Hatch spent the next decade seeking a pardon for Packer, hiring some of the best lawyers in Denver. When customers came in for a shave and haircut, Hatch asked them to sign a petition supporting Packer’s release. Eventually, the public came to believe Packer was indeed a victim of circumstance convicted on flimsy circumstantial evidence. Enterprising Denver Post reporter Polly Pry took up the banner, and by the dawn of the 20th century, most of Denver’s civic and business leaders joined her in pestering Gov. Charles Thomas to pardon the state’s most notorious inmate. The pressure worked: Before Thomas left office in January 1901, his last official act was to parole – but not pardon – Packer.

The cannibal and the governor reached a gentlemen’s agreement that Packer wouldn’t seek to profit from his notoriety. Packer got a job as a security guard at The Denver Post, but spent most of his remaining years prospecting in the foothills southwest of Denver. He died in obscurity on April 24, 1907, still longing to clear his name.

 

A Cannibal's Legacy

PACKER’S STORY took on new life after his death in 1907. Republicans in the 1930s founded the Packer Club of Colorado, a playful nod to Packer’s supposed eating of five Democrats. Students at the University of Colorado in Boulder eat at the Alferd Packer Restaurant & Grill, dedicated in 1968. And before Trey Parker created South Park, he produced the cult-classic film Cannibal! The Musical, in which he played a singing Alfred Packer.

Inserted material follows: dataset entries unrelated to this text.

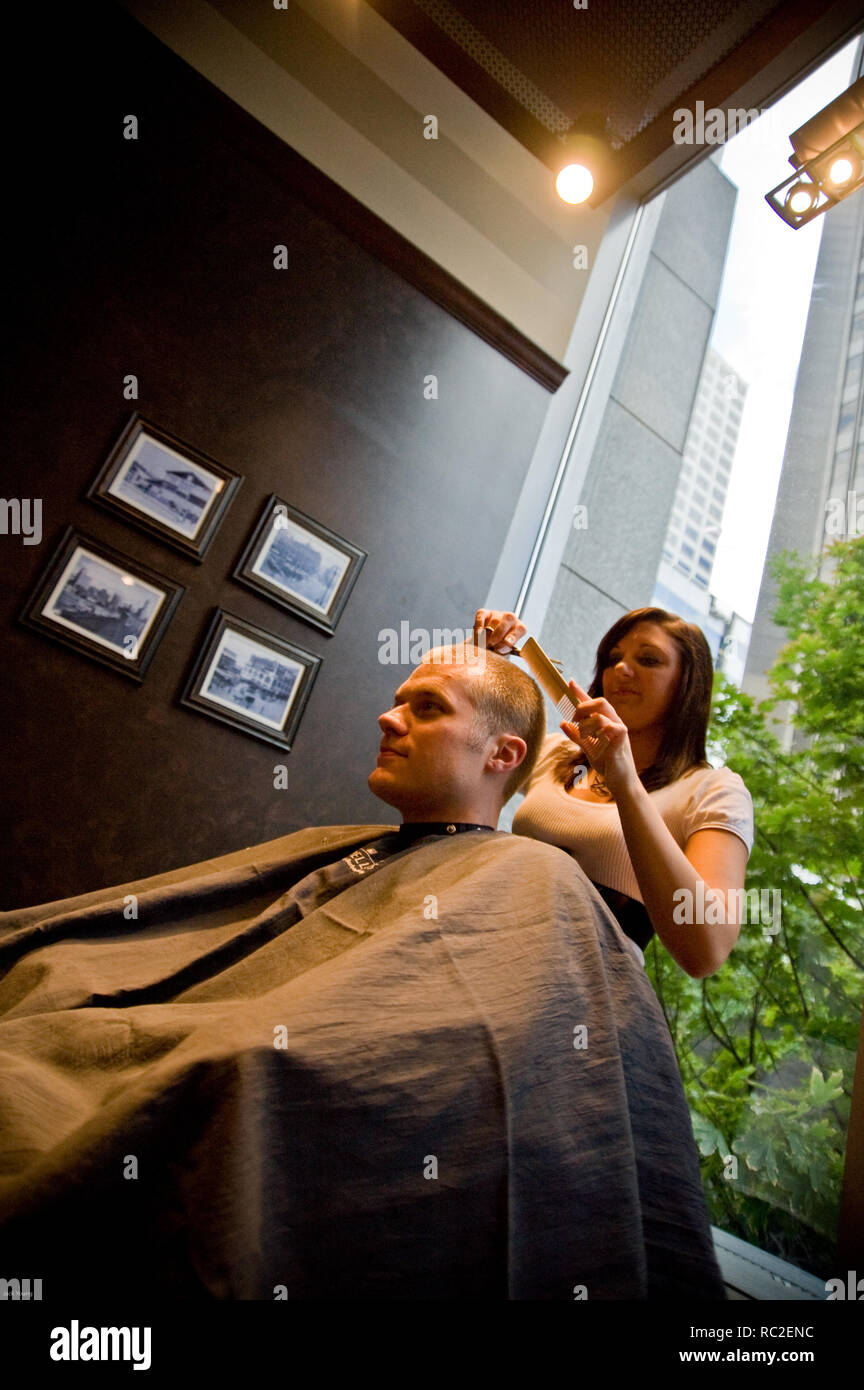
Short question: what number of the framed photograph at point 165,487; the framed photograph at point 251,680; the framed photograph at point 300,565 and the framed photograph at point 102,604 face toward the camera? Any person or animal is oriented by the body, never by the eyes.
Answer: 4

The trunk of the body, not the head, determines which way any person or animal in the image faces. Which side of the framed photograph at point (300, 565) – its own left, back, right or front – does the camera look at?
front

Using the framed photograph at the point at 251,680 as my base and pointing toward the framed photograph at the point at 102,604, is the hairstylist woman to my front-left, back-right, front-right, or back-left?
back-left

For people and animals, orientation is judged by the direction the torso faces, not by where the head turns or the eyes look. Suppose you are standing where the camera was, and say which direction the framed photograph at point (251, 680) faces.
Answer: facing the viewer

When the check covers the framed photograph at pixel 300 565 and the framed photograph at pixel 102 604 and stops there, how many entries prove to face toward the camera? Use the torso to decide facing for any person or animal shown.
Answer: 2

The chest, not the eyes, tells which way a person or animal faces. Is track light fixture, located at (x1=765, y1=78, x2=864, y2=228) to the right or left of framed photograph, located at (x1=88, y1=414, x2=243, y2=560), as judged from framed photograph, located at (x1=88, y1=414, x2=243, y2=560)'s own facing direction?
on its left

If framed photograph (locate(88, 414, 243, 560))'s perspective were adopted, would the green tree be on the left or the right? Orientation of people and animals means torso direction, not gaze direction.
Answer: on its left

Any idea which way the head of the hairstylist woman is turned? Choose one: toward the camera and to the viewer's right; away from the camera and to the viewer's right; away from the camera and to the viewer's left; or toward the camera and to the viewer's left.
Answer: toward the camera and to the viewer's left

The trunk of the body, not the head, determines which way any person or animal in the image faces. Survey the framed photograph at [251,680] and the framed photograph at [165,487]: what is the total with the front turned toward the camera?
2

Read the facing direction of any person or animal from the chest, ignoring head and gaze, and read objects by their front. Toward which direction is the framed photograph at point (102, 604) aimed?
toward the camera

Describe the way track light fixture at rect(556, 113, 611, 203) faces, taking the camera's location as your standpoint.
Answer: facing the viewer and to the left of the viewer
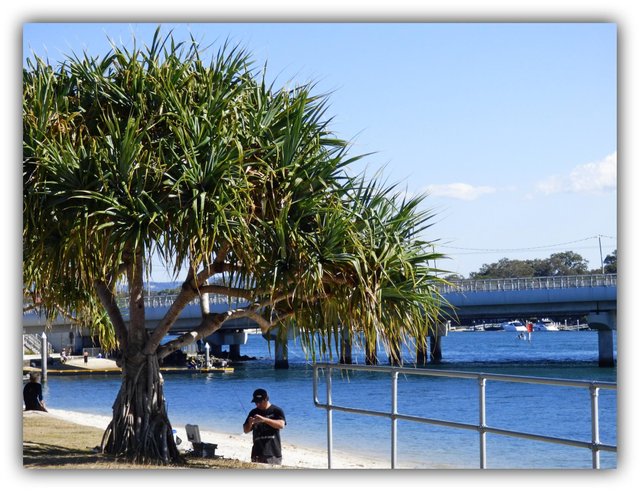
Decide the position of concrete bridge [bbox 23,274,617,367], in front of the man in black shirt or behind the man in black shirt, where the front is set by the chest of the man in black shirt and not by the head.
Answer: behind

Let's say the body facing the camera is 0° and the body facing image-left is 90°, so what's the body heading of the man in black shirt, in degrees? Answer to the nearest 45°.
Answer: approximately 45°

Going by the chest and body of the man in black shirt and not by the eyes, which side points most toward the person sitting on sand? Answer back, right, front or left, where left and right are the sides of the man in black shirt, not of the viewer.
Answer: right
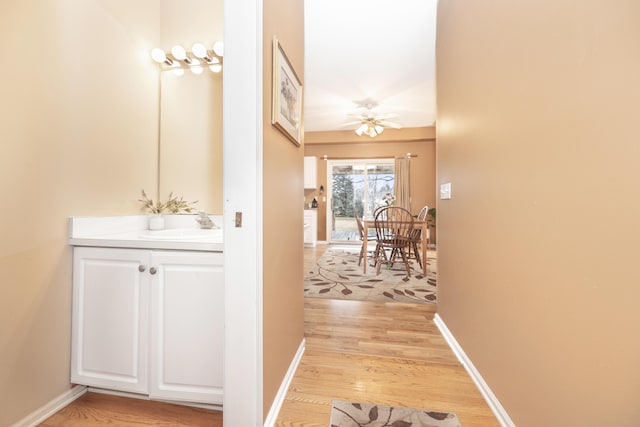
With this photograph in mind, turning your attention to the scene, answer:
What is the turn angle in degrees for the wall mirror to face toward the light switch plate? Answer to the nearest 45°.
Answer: approximately 90° to its left

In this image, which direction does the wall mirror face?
toward the camera

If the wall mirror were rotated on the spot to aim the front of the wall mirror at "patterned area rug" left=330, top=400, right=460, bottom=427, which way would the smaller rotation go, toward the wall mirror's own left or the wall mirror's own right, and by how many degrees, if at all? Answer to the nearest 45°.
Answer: approximately 45° to the wall mirror's own left

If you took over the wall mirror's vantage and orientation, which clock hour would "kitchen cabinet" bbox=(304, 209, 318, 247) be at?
The kitchen cabinet is roughly at 7 o'clock from the wall mirror.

Forensic experts still investigate the case – and come to conflicting conclusions. In 1989, a team led by law professor James Starrs exhumed the skeletons of Packer’s comrades buried at Dead Man’s Gulch. Analysis of the bones showed defensive cut wounds, as well as knife marks indicating defleshing. Starrs came away believing Packer was indeed the murderer.

More recently, David Bailey, curator at Grand Junction’s Museum of Western Colorado, tracked down a Colt revolver found at the Packer site with three of its five chambers still loaded. Using an electron microscope, Bailey’s team compared samples from the lead in the pistol’s bullets and lead from soil beneath Bell’s exhumed body. The samples matched, supporting Packer’s claim that he shot Bell.